Petitioner requested inter partes review of the patent on three different grounds.  The primary piece of prior art cited by petitioner was  U.S. Patent No. 6,124,806 (“Cunningham”), entitled “Wide Area Remote Telemetry,” issued on September 26, 2000. Cunningham relates to “the fields of automatic meter reading of electric, gas, water meters and other systems,” including systems that can communicate with data collection modules via wireless transmission.

In 2018, the PTAB determined that Petitioner failed to prove, by a preponderance of the evidence, that the Ground 1 and Ground 2 claims are unpatentable. However, the PTAB concluded that the Ground 3 claims are unpatentable because they are anticipated or would have been obvious in light of Cunningham.  The PTAB held that the “low-power radio frequency (RF) signal” and “low-power RF signal” terms (the “low-power RF signal” limitations) should  be given their “plain and ordinary meaning,” or “construed to encompass transmitters/transceivers that transmit low power signals.” Both parties appealed the decision to the Court of Appeals for the Federal Circuit.

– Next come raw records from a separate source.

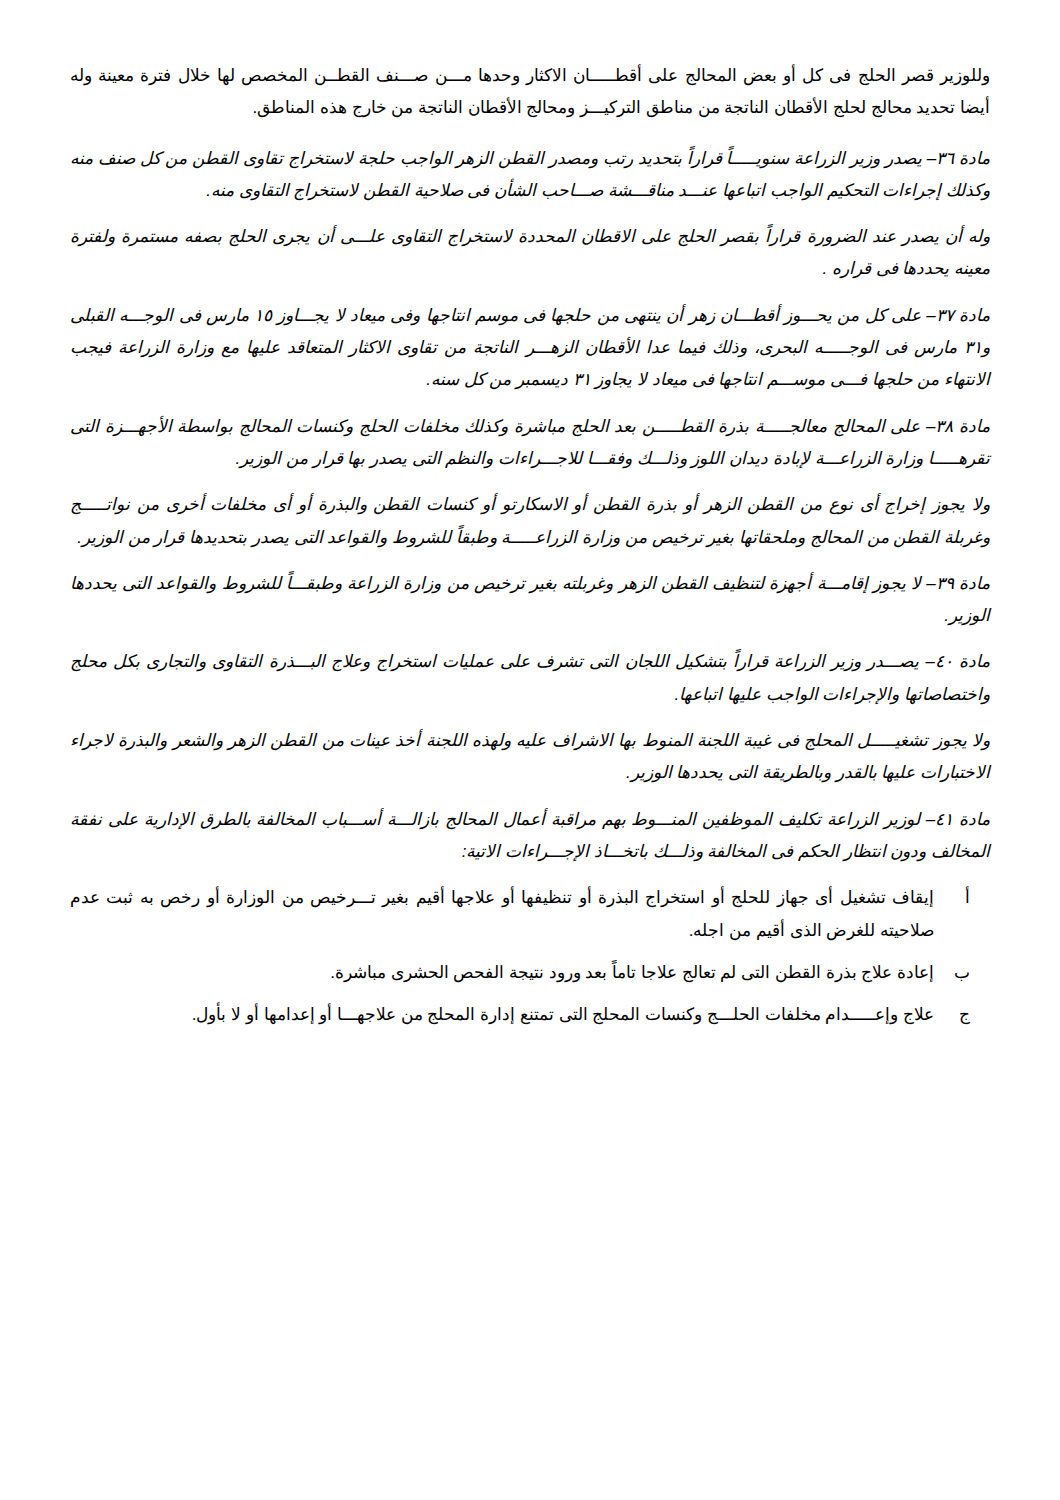وللوزير قصر الحلج فى كل أو بعض المحالج على أقطـــــان الاكثار وحدها مـــن صـــنف القطــن المخصص لها خلال فترة معينة وله أيضا تحديد محالج لحلج الأقطان الناتجة من مناطق التركيـــز ومحالج الأقطان الناتجة من خارج هذه المناطق.
مادة ٣٦– يصدر وزير الزراعة سنويـــــاً قراراً بتحديد رتب ومصدر القطن الزهر الواجب حلجة لاستخراج تقاوى القطن من كل صنف منه وكذلك إجراءات التحكيم الواجب اتباعها عنـــد مناقـــشة صـــاحب الشأن فى صلاحية القطن لاستخراج التقاوى منه.
وله أن يصدر عند الضرورة قراراً بقصر الحلج على الاقطان المحددة لاستخراج التقاوى علـــى أن يجرى الحلج بصفه مستمرة ولفترة معينه يحددها فى قراره .
مادة ٣٧– على كل من يحـــوز أقطـــان زهر أن ينتهى من حلجها فى موسم انتاجها وفى ميعاد لا يجـــاوز ١٥ مارس فى الوجـــه القبلى و٣١ مارس فى الوجـــــه البحرى، وذلك فيما عدا الأقطان الزهـــر الناتجة من تقاوى الاكثار المتعاقد عليها مع وزارة الزراعة فيجب الانتهاء من حلجها فـــى موســـم انتاجها فى ميعاد لا يجاوز ٣١ ديسمبر من كل سنه.
مادة ٣٨– على المحالج معالجـــــة بذرة القطـــــن بعد الحلج مباشرة وكذلك مخلفات الحلج وكنسات المحالج بواسطة الأجهـــزة التى تقرهـــــا وزارة الزراعـــة لإبادة ديدان اللوز وذلـــك وفقـــا للاجـــراءات والنظم التى يصدر بها قرار من الوزير.
ولا يجوز إخراج أى نوع من القطن الزهر أو بذرة القطن أو الاسكارتو أو كنسات القطن والبذرة أو أى مخلفات أخرى من نواتـــــج وغربلة القطن من المحالج وملحقاتها بغير ترخيص من وزارة الزراعـــــة وطبقاً للشروط والقواعد التى يصدر بتحديدها قرار من الوزير.
مادة ٣٩– لا يجوز إقامـــة أجهزة لتنظيف القطن الزهر وغربلته بغير ترخيص من وزارة الزراعة وطبقـــاً للشروط والقواعد التى يحددها الوزير.
مادة ٤٠– يصـــدر وزير الزراعة قراراً بتشكيل اللجان التى تشرف على عمليات استخراج وعلاج البـــذرة التقاوى والتجارى بكل محلج واختصاصاتها والإجراءات الواجب عليها اتباعها.
ولا يجوز تشغيـــــل المحلج فى غيبة اللجنة المنوط بها الاشراف عليه ولهذه اللجنة أخذ عينات من القطن الزهر والشعر والبذرة لاجراء الاختبارات عليها بالقدر وبالطريقة التى يحددها الوزير.
مادة ٤١– لوزير الزراعة تكليف الموظفين المنـــوط بهم مراقبة أعمال المحالج بازالـــة أســـباب المخالفة بالطرق الإدارية على نفقة المخالف ودون انتظار الحكم فى المخالفة وذلـــك باتخـــاذ الإجـــراءات الاتية:
أ إيقاف تشغيل أى جهاز للحلج أو استخراج البذرة أو تنظيفها أو علاجها أقيم بغير تـــرخيص من الوزارة أو رخص به ثبت عدم صلاحيته للغرض الذى أقيم من اجله.
ب إعادة علاج بذرة القطن التى لم تعالج علاجا تاماً بعد ورود نتيجة الفحص الحشرى مباشرة.
ج علاج وإعـــــدام مخلفات الحلـــج وكنسات المحلج التى تمتنع إدارة المحلج من علاجهـــا أو إعدامها أو لا بأول.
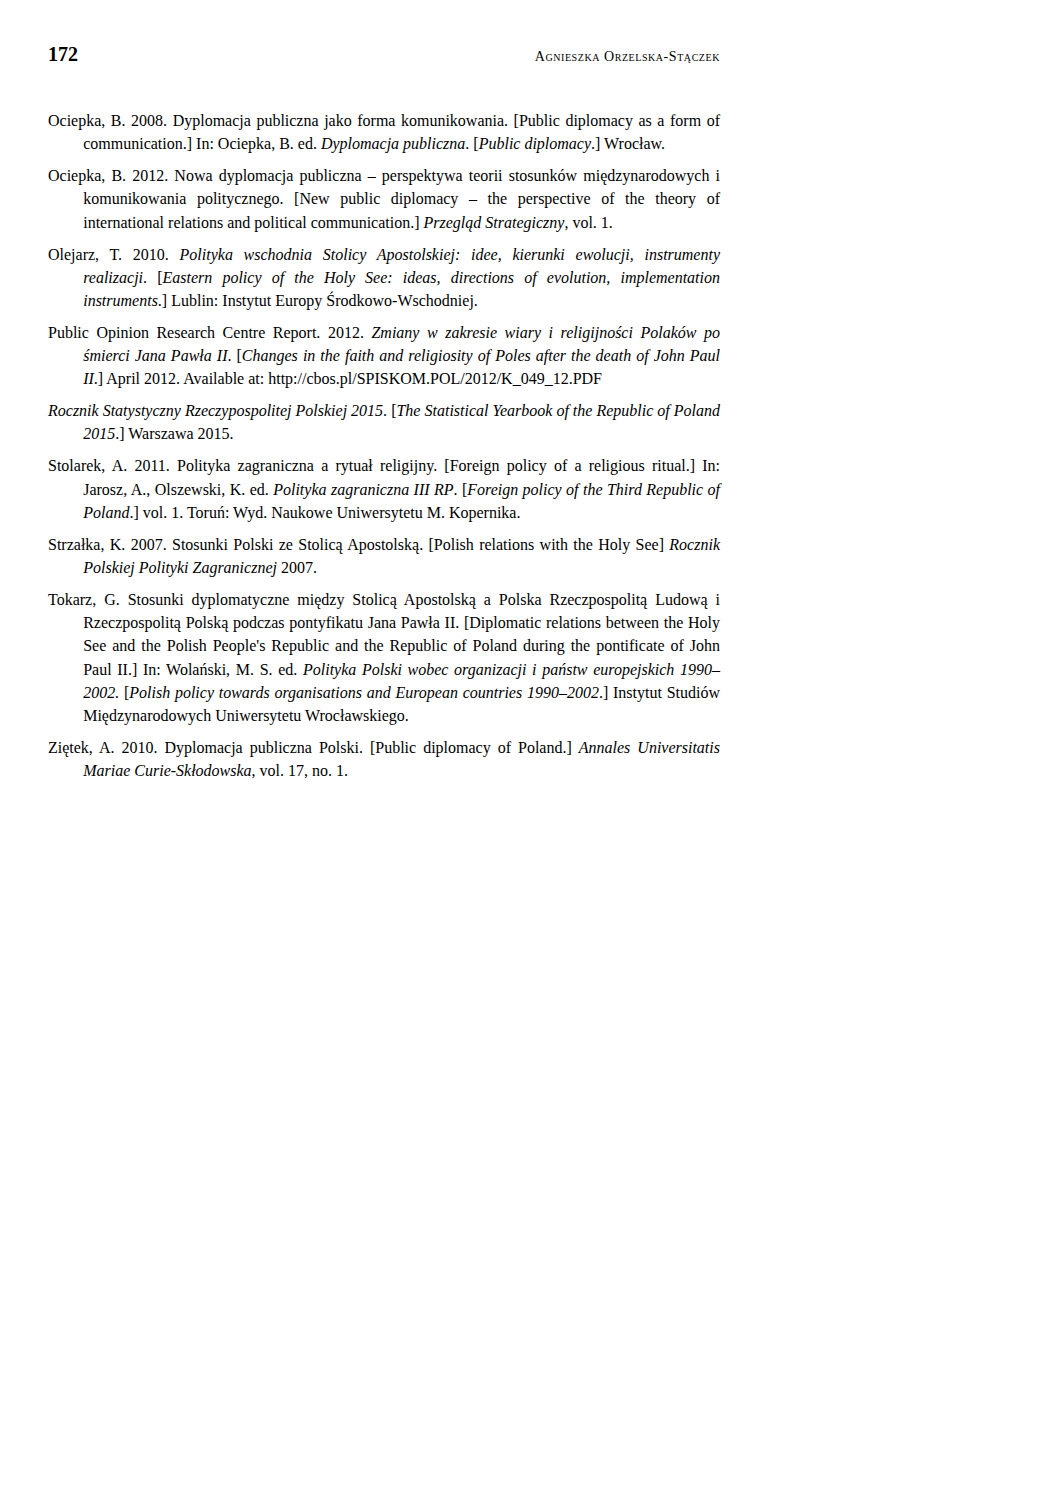172 Agnieszka Orzelska-Stączek
Ociepka, B. 2008. Dyplomacja publiczna jako forma komunikowania. [Public diplomacy as a form of communication.] In: Ociepka, B. ed. Dyplomacja publiczna. [Public diplomacy.] Wrocław.
Ociepka, B. 2012. Nowa dyplomacja publiczna – perspektywa teorii stosunków międzynarodowych i komunikowania politycznego. [New public diplomacy – the perspective of the theory of international relations and political communication.] Przegląd Strategiczny, vol. 1.
Olejarz, T. 2010. Polityka wschodnia Stolicy Apostolskiej: idee, kierunki ewolucji, instrumenty realizacji. [Eastern policy of the Holy See: ideas, directions of evolution, implementation instruments.] Lublin: Instytut Europy Środkowo-Wschodniej.
Public Opinion Research Centre Report. 2012. Zmiany w zakresie wiary i religijności Polaków po śmierci Jana Pawła II. [Changes in the faith and religiosity of Poles after the death of John Paul II.] April 2012. Available at: http://cbos.pl/SPISKOM.POL/2012/K_049_12.PDF
Rocznik Statystyczny Rzeczypospolitej Polskiej 2015. [The Statistical Yearbook of the Republic of Poland 2015.] Warszawa 2015.
Stolarek, A. 2011. Polityka zagraniczna a rytuał religijny. [Foreign policy of a religious ritual.] In: Jarosz, A., Olszewski, K. ed. Polityka zagraniczna III RP. [Foreign policy of the Third Republic of Poland.] vol. 1. Toruń: Wyd. Naukowe Uniwersytetu M. Kopernika.
Strzałka, K. 2007. Stosunki Polski ze Stolicą Apostolską. [Polish relations with the Holy See] Rocznik Polskiej Polityki Zagranicznej 2007.
Tokarz, G. Stosunki dyplomatyczne między Stolicą Apostolską a Polska Rzeczpospolitą Ludową i Rzeczpospolitą Polską podczas pontyfikatu Jana Pawła II. [Diplomatic relations between the Holy See and the Polish People's Republic and the Republic of Poland during the pontificate of John Paul II.] In: Wolański, M. S. ed. Polityka Polski wobec organizacji i państw europejskich 1990–2002. [Polish policy towards organisations and European countries 1990–2002.] Instytut Studiów Międzynarodowych Uniwersytetu Wrocławskiego.
Ziętek, A. 2010. Dyplomacja publiczna Polski. [Public diplomacy of Poland.] Annales Universitatis Mariae Curie-Skłodowska, vol. 17, no. 1.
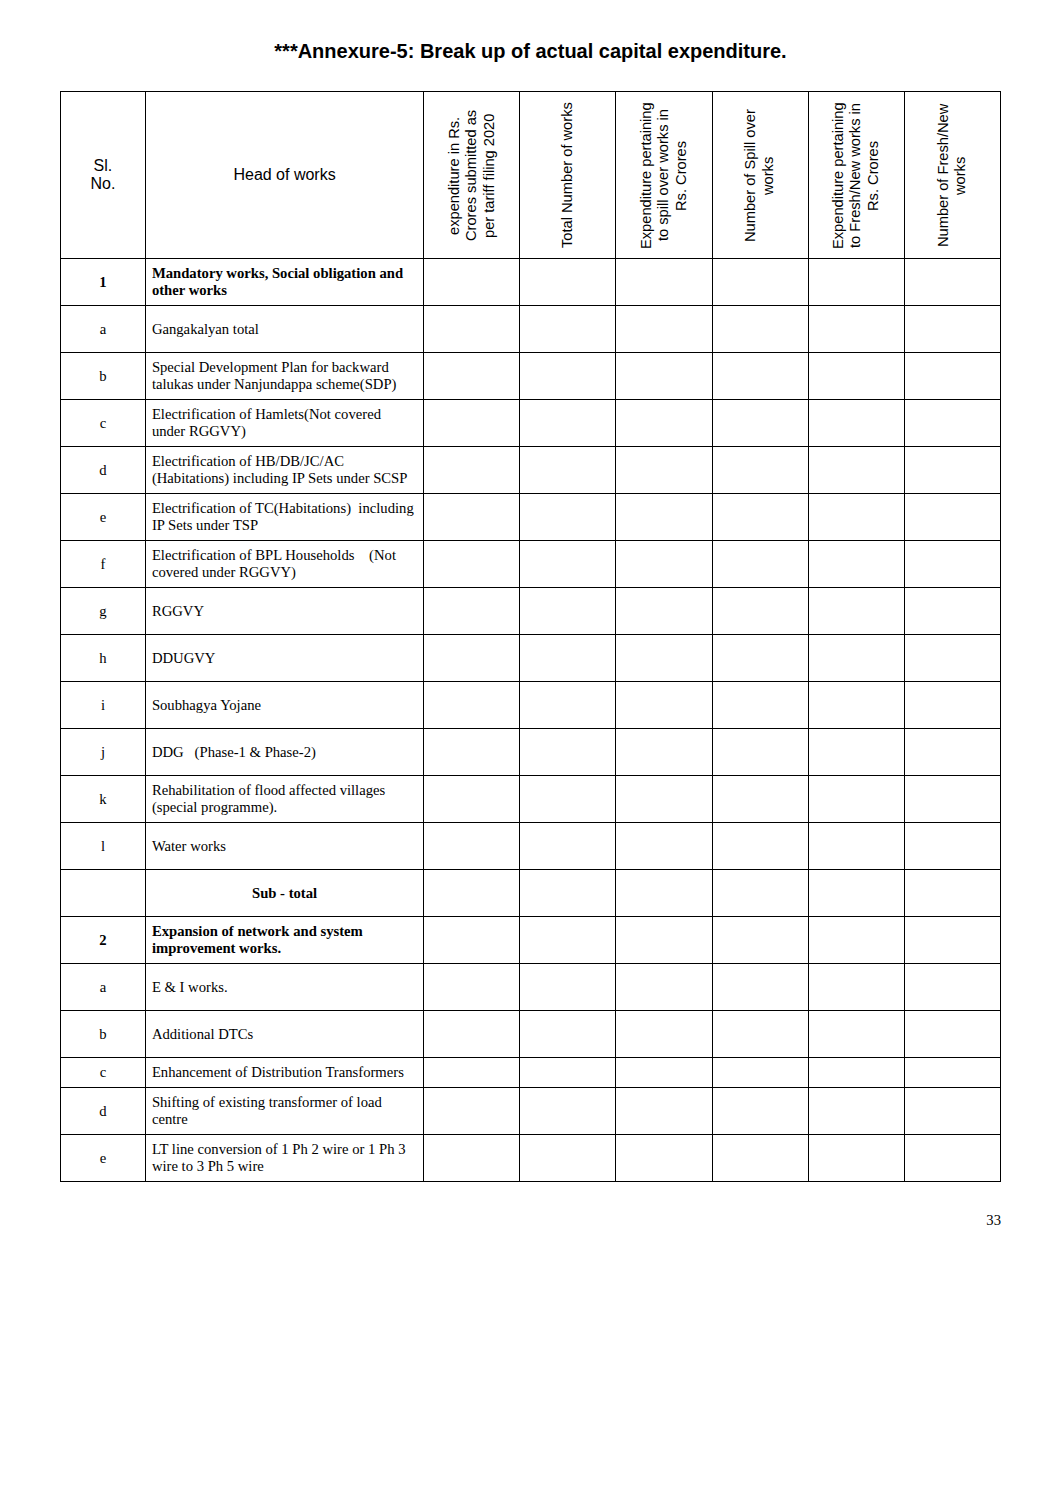***Annexure-5: Break up of actual capital expenditure.
| Sl. No. | Head of works | expenditure in Rs. Crores submitted as per tariff filing 2020 | Total Number of works | Expenditure pertaining to spill over works in Rs. Crores | Number of Spill over works | Expenditure pertaining to Fresh/New works in Rs. Crores | Number of Fresh/New works |
| --- | --- | --- | --- | --- | --- | --- | --- |
| 1 | Mandatory works, Social obligation and other works | | | | | | |
| a | Gangakalyan total | | | | | | |
| b | Special Development Plan for backward talukas under Nanjundappa scheme(SDP) | | | | | | |
| c | Electrification of Hamlets(Not covered under RGGVY) | | | | | | |
| d | Electrification of HB/DB/JC/AC (Habitations) including IP Sets under SCSP | | | | | | |
| e | Electrification of TC(Habitations) including IP Sets under TSP | | | | | | |
| f | Electrification of BPL Households (Not covered under RGGVY) | | | | | | |
| g | RGGVY | | | | | | |
| h | DDUGVY | | | | | | |
| i | Soubhagya Yojane | | | | | | |
| j | DDG (Phase-1 & Phase-2) | | | | | | |
| k | Rehabilitation of flood affected villages (special programme). | | | | | | |
| l | Water works | | | | | | |
| | Sub - total | | | | | | |
| 2 | Expansion of network and system improvement works. | | | | | | |
| a | E & I works. | | | | | | |
| b | Additional DTCs | | | | | | |
| c | Enhancement of Distribution Transformers | | | | | | |
| d | Shifting of existing transformer of load centre | | | | | | |
| e | LT line conversion of 1 Ph 2 wire or 1 Ph 3 wire to 3 Ph 5 wire | | | | | | |
33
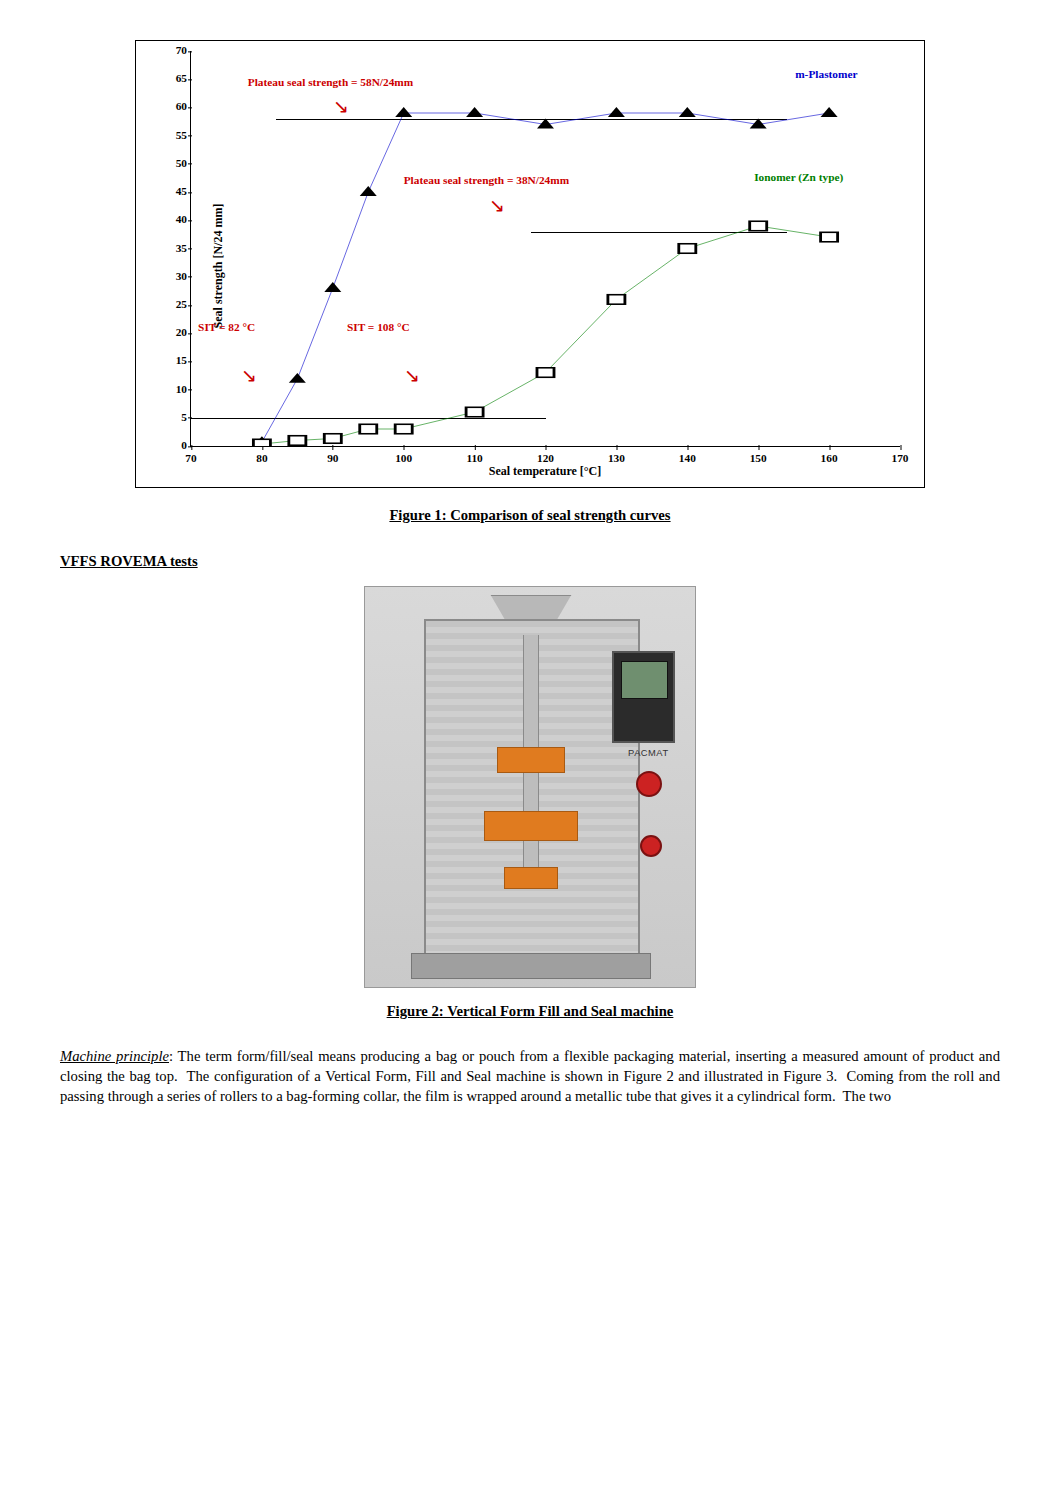Seal strength [N/24 mm]
70
65
60
55
50
45
40
35
30
25
20
15
10
5
0
70
80
90
100
110
120
130
140
150
160
170
m-Plastomer
Ionomer (Zn type)
Plateau seal strength = 58N/24mm
Plateau seal strength = 38N/24mm
SIT = 82 °C
SIT = 108 °C
↘
↘
↘
↘
Seal temperature [°C]
Figure 1: Comparison of seal strength curves
VFFS ROVEMA tests
PACMAT
Figure 2: Vertical Form Fill and Seal machine
Machine principle: The term form/fill/seal means producing a bag or pouch from a flexible packaging material, inserting a measured amount of product and closing the bag top. The configuration of a Vertical Form, Fill and Seal machine is shown in Figure 2 and illustrated in Figure 3. Coming from the roll and passing through a series of rollers to a bag-forming collar, the film is wrapped around a metallic tube that gives it a cylindrical form. The two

The Federal Circuit reviewed the PTAB’s decision. In its review the Federal Circuit looked at the disclosures made in Cunningham.  The Federal Circuit agreed with the PTAB’s findings on Ground 2, that Cunningham failed to disclose a “control signal” and “translating” limitations, therefore the PTAB’s decision to find that the ’692 patent patentable was supported by substantial evidence.  With respect to Ground 3 respondent argued that “low power transmission” should mean RF transmissions of limited range.  The Federal Circuit found that the PTAB properly construed the “plain and ordinary meaning” of “low power transmission”.  Based on these findings the Federal Circuit held that the PTAB’s decision was supported by substantial evidence and affirmed.